As Murphy’s Law would have it, TS&WGH is now looking at the possiblity of a six month deployment starting in the next month or so. He really has to take it because, not only is it a career building opportunity, but it shields him a little longer from a 12 month deployment to a much more dangerous place. Of course, the one long weekend before he would leave is the one weekend that doesn’t seem to work so well for the shop in Halle. I could insist that the class be held in February and maybe not have a great turnout, or I could work with the shop and have the class in March, but impose on my neighbors to take care of my kids for the three days I would be gone. *UPDATE* My neighbor said she will watch the kids if need be!!! I heart her!
Which then brings me back to City & Guilds.
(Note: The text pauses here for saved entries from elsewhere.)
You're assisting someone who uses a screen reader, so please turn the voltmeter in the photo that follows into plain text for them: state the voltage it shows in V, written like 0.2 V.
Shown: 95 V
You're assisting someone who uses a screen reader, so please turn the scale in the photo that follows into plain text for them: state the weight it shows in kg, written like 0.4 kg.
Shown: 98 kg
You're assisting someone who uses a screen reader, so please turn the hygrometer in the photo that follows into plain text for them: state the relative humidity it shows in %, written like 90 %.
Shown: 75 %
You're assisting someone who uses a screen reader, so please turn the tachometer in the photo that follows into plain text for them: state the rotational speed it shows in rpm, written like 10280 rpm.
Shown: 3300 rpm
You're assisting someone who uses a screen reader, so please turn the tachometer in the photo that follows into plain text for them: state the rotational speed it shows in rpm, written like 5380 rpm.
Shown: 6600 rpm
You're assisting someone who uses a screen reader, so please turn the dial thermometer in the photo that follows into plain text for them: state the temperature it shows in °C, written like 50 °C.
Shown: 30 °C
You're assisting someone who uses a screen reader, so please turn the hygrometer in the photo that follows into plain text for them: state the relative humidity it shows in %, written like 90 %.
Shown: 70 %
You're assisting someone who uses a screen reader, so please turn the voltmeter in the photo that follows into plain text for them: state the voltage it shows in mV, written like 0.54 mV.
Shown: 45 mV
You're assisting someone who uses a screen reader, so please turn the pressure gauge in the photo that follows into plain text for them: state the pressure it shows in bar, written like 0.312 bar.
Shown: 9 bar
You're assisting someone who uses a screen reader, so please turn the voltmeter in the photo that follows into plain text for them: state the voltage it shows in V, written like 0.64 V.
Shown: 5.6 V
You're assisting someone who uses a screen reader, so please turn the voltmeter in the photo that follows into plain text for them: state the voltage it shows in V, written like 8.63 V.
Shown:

I’m wondering if starting the course now would be too much while I’m a single parent, even though it is self-paced. Of course, if I wait until he gets back in late fall, we’d be facing that non-productive holiday time, and then a possible move in the summer of ’08 which brings us back to where I started with the prospect of a course hiatus just as I get it going.

So, I wonder, what would a sane person do? Would a sane person hold on to his or her desires and make it work despite the odds, or be realistic and put off non-essential activities until a better time when there’s more support for the day to day stuff? Is there ever a better time? It certainly seems like there isn’t one in my life. The only constant I’ve found since “we” joined the Army is change and uncertainty.